# Task description
Pictures stay out; everything else in the entries below is to be duplicated exactly.

# Records provided
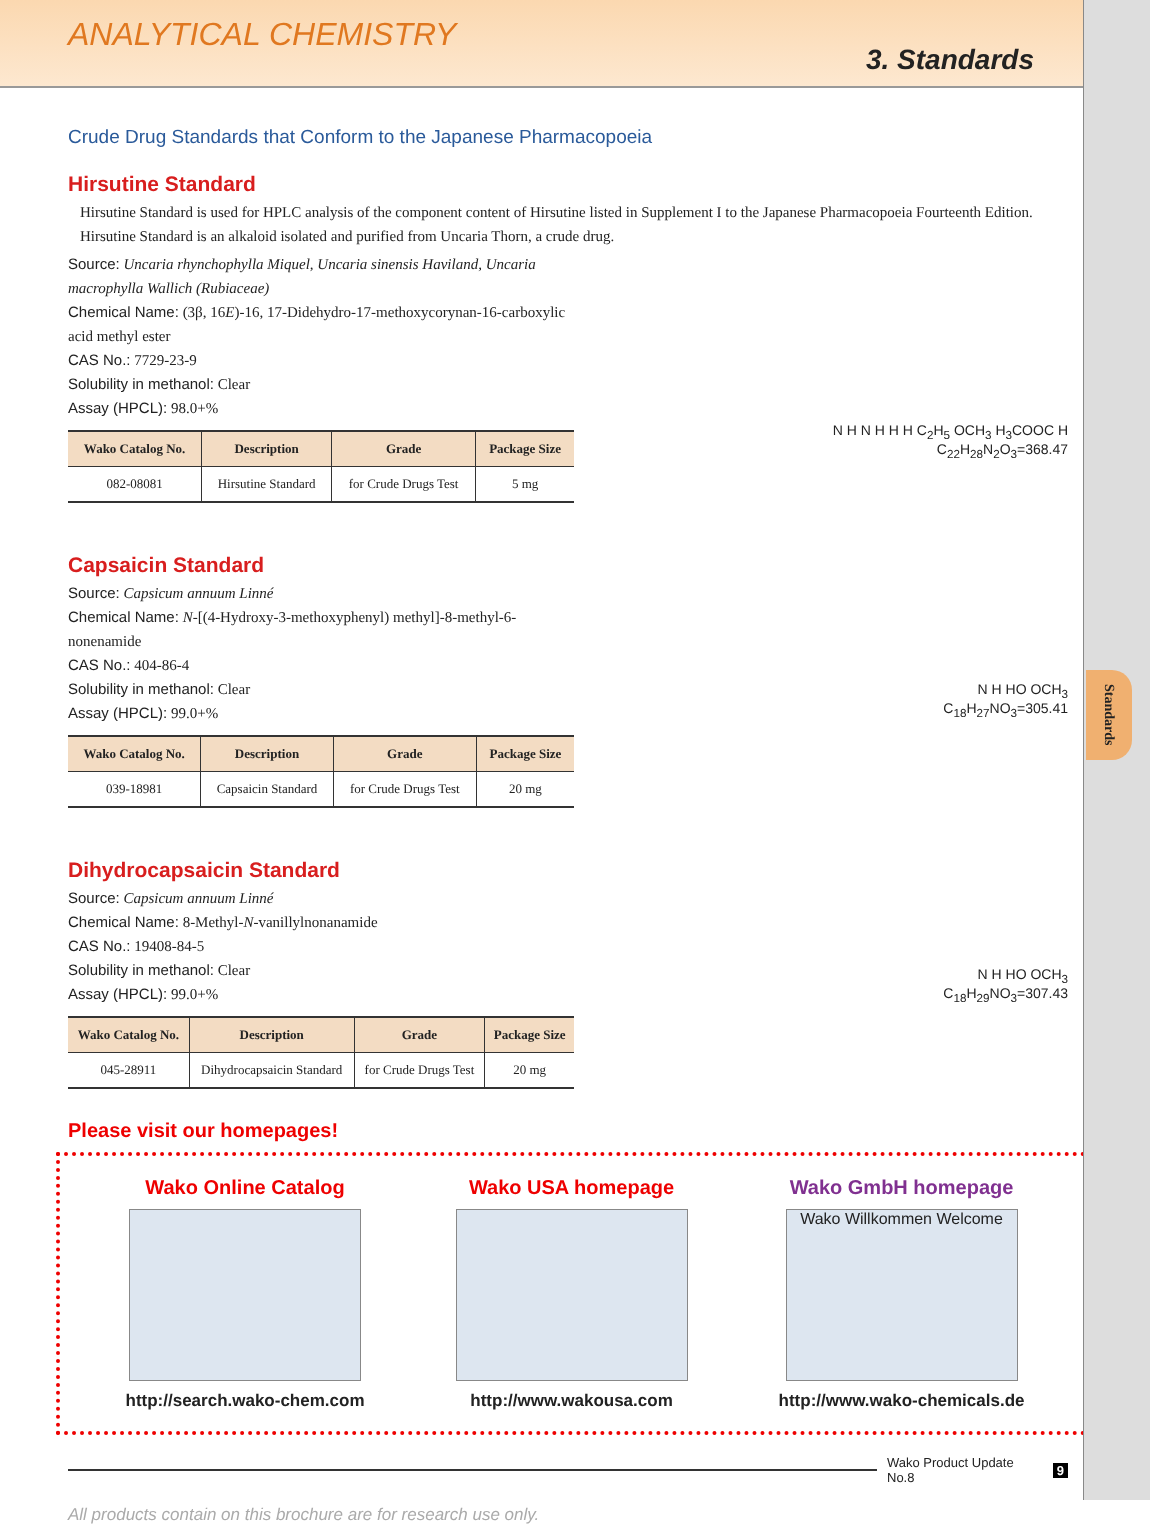Standards
ANALYTICAL CHEMISTRY
3. Standards
Crude Drug Standards that Conform to the Japanese Pharmacopoeia
Hirsutine Standard
Hirsutine Standard is used for HPLC analysis of the component content of Hirsutine listed in Supplement I to the Japanese Pharmacopoeia Fourteenth Edition. Hirsutine Standard is an alkaloid isolated and purified from Uncaria Thorn, a crude drug.
Source: Uncaria rhynchophylla Miquel, Uncaria sinensis Haviland, Uncaria macrophylla Wallich (Rubiaceae)
Chemical Name: (3β, 16E)-16, 17-Didehydro-17-methoxycorynan-16-carboxylic acid methyl ester
CAS No.: 7729-23-9
Solubility in methanol: Clear
Assay (HPCL): 98.0+%
| Wako Catalog No. | Description | Grade | Package Size |
| --- | --- | --- | --- |
| 082-08081 | Hirsutine Standard | for Crude Drugs Test | 5 mg |
N H N H H H C<sub>2</sub>H<sub>5</sub> OCH<sub>3</sub> H<sub>3</sub>COOC H
C<sub>22</sub>H<sub>28</sub>N<sub>2</sub>O<sub>3</sub>=368.47
Capsaicin Standard
Source: Capsicum annuum Linné
Chemical Name: N-[(4-Hydroxy-3-methoxyphenyl) methyl]-8-methyl-6-nonenamide
CAS No.: 404-86-4
Solubility in methanol: Clear
Assay (HPCL): 99.0+%
| Wako Catalog No. | Description | Grade | Package Size |
| --- | --- | --- | --- |
| 039-18981 | Capsaicin Standard | for Crude Drugs Test | 20 mg |
N H HO OCH<sub>3</sub>
C<sub>18</sub>H<sub>27</sub>NO<sub>3</sub>=305.41
Dihydrocapsaicin Standard
Source: Capsicum annuum Linné
Chemical Name: 8-Methyl-N-vanillylnonanamide
CAS No.: 19408-84-5
Solubility in methanol: Clear
Assay (HPCL): 99.0+%
| Wako Catalog No. | Description | Grade | Package Size |
| --- | --- | --- | --- |
| 045-28911 | Dihydrocapsaicin Standard | for Crude Drugs Test | 20 mg |
N H HO OCH<sub>3</sub>
C<sub>18</sub>H<sub>29</sub>NO<sub>3</sub>=307.43
Please visit our homepages!
Wako Online Catalog
http://search.wako-chem.com
Wako USA homepage
http://www.wakousa.com
Wako GmbH homepage
Wako Willkommen Welcome
http://www.wako-chemicals.de
Wako Product Update No.8 9
All products contain on this brochure are for research use only.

# Output of the exercise
Standards
ANALYTICAL CHEMISTRY
3. Standards
Crude Drug Standards that Conform to the Japanese Pharmacopoeia
Hirsutine Standard
Hirsutine Standard is used for HPLC analysis of the component content of Hirsutine listed in Supplement I to the Japanese Pharmacopoeia Fourteenth Edition. Hirsutine Standard is an alkaloid isolated and purified from Uncaria Thorn, a crude drug.
Source: Uncaria rhynchophylla Miquel, Uncaria sinensis Haviland, Uncaria macrophylla Wallich (Rubiaceae)
Chemical Name: (3β, 16E)-16, 17-Didehydro-17-methoxycorynan-16-carboxylic acid methyl ester
CAS No.: 7729-23-9
Solubility in methanol: Clear
Assay (HPCL): 98.0+%
| Wako Catalog No. | Description | Grade | Package Size |
| --- | --- | --- | --- |
| 082-08081 | Hirsutine Standard | for Crude Drugs Test | 5 mg |
N H N H H H C<sub>2</sub>H<sub>5</sub> OCH<sub>3</sub> H<sub>3</sub>COOC H
C<sub>22</sub>H<sub>28</sub>N<sub>2</sub>O<sub>3</sub>=368.47
Capsaicin Standard
Source: Capsicum annuum Linné
Chemical Name: N-[(4-Hydroxy-3-methoxyphenyl) methyl]-8-methyl-6-nonenamide
CAS No.: 404-86-4
Solubility in methanol: Clear
Assay (HPCL): 99.0+%
| Wako Catalog No. | Description | Grade | Package Size |
| --- | --- | --- | --- |
| 039-18981 | Capsaicin Standard | for Crude Drugs Test | 20 mg |
N H HO OCH<sub>3</sub>
C<sub>18</sub>H<sub>27</sub>NO<sub>3</sub>=305.41
Dihydrocapsaicin Standard
Source: Capsicum annuum Linné
Chemical Name: 8-Methyl-N-vanillylnonanamide
CAS No.: 19408-84-5
Solubility in methanol: Clear
Assay (HPCL): 99.0+%
| Wako Catalog No. | Description | Grade | Package Size |
| --- | --- | --- | --- |
| 045-28911 | Dihydrocapsaicin Standard | for Crude Drugs Test | 20 mg |
N H HO OCH<sub>3</sub>
C<sub>18</sub>H<sub>29</sub>NO<sub>3</sub>=307.43
Please visit our homepages!
Wako Online Catalog
http://search.wako-chem.com
Wako USA homepage
http://www.wakousa.com
Wako GmbH homepage
Wako Willkommen Welcome
http://www.wako-chemicals.de
Wako Product Update No.8 9
All products contain on this brochure are for research use only.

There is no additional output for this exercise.